For those who haven’t yet heard of ‘storm windows’, they basically serve as an easy and economical way of enhancing the efficiency of your aging, single-pane windows. A storm window is mounted as an additional window onto the exterior, and helps in minimizing the flow of external wind into the home. In addition to this, the slight air space between the primary window and the storm window works as extra insulation. Homeowners living in very cold climates install storm windows on top of their existing windows in order to normalize the internal temperature.


Benefits of storm windows


Here are some reasons why you should consider installing storm windows to fight the cold weather.



  • Easy and quick installation: The installation of storm windows is fairly simple and quick.
  • Improved energy efficiency: A storm window can help minimize infiltration of air from the outside. This means that the HVAC unit of your home would have to spend less energy for maintaining the desirable temperature.
  • Extra insulation: Storm windows have a huge advantage of keeping the house warmer during winter and cooler during summer. This is primarily due to the additional air space between the storm window and the primary window.
  • Enhanced appearance of the exterior: Storm windows are available in a variety of different colors to complement the exterior of your home.

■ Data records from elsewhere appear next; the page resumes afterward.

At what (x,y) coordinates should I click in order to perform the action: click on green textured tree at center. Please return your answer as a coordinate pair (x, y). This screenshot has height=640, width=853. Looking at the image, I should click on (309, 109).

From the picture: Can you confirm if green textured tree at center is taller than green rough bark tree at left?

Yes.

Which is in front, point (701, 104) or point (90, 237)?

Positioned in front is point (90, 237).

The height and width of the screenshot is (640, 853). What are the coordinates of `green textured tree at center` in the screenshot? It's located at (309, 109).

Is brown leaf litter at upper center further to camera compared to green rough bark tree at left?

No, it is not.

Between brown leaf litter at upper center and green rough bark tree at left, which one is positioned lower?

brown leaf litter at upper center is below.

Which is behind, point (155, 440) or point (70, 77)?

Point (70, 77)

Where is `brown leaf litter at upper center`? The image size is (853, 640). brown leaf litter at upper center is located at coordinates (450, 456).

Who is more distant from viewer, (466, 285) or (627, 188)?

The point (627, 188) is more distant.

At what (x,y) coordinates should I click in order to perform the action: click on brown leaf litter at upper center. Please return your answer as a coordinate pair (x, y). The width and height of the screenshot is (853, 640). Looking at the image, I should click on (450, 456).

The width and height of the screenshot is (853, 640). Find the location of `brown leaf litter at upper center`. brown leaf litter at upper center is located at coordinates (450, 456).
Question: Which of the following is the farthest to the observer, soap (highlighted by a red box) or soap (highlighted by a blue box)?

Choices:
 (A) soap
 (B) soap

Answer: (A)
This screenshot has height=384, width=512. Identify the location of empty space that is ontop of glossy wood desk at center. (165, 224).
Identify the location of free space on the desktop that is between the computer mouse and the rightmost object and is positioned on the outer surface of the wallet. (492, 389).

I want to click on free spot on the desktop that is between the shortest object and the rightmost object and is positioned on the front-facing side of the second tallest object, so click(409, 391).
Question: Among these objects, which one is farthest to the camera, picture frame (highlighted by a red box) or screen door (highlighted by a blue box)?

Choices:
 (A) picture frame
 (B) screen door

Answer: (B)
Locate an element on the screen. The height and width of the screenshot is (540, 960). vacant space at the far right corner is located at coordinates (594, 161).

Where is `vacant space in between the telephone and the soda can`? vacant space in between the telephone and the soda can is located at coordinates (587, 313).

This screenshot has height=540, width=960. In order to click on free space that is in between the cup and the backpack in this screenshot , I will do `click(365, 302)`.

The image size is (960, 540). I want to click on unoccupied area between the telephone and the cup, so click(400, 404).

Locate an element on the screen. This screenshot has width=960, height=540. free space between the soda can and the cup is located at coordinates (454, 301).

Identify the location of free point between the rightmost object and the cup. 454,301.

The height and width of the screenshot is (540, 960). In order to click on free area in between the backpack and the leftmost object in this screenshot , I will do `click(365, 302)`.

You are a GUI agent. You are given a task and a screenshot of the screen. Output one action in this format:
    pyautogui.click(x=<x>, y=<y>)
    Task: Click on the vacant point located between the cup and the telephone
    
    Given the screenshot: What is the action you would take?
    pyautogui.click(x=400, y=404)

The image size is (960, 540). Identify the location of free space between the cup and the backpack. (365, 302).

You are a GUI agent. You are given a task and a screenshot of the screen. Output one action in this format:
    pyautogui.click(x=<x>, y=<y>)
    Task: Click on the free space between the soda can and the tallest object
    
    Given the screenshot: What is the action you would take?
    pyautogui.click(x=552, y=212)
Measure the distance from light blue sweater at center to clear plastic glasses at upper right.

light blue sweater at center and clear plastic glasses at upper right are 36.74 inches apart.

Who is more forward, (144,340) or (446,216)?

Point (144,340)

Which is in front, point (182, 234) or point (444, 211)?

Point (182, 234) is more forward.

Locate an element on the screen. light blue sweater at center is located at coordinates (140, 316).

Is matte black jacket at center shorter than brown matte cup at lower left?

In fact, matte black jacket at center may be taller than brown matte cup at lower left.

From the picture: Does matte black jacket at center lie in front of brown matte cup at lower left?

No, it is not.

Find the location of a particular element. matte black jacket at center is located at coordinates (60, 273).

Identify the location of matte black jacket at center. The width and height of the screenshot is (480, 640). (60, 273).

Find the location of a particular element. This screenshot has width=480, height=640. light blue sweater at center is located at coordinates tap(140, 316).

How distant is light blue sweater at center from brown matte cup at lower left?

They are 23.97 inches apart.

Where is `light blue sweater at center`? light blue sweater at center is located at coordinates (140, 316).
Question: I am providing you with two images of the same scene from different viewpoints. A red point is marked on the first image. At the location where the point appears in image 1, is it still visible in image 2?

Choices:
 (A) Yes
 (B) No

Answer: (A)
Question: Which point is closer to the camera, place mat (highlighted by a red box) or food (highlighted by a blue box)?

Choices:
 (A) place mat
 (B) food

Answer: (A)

  • Minimal street noise: A storm window is useful in reducing the loud noises coming from a busy street outside your home or other sources such as barking dogs, nearby construction, and so on.
  • Hi-performance glass: Storm windows are available with optional LowE high performance to further increase energy efficiency.


Storm windows vs. replacement windows


It’s important to understand that a storm window isn’t a replacement window, even though people may install them hoping to achieve similar benefits, but at a reduced cost. It is possible to customize the shape and size of a storm window to fit on top of your current window. Also, these windows are available in a variety of different colors. The storm window will likely be installed on top of an existing exterior window, though interior storm windows are available as well. These are typically bought in triple-track or two-track configurations, with a self-storing and operating screen.


So what are replacement windows then? A replacement window is installed in the place of your old wooden, vinyl or aluminum window after it is totally removed. Replacement windows can often offer significant energy cost savings over a period of time because of their advanced technology.


It is now clear that storm windows are designed for improving the insulation capacity of your existing windows. However, many people are still confused as to whether they should install a storm window or just replace their inefficient windows with new, upgraded ones. The primary reason why a lot of people pick storm windows over replacement windows is that they are less expensive to install.




Types of storm windows


There are essentially four configurations that you can choose from when looking to install a storm window. These are


  • Two-track: The external track comprises half a screen on the bottom part and the outer pane glass on the upper portion.
  • Two-track slider: Similar to the original two-track storm window but open horizontally and not vertically.
  • Triple-track: The half-screen and two window sashes are in separate tracks and each sash functions independently.
  • Basement or picture storm windows: They have a single plane (just like regular picture windows) and it is held by thumb latches.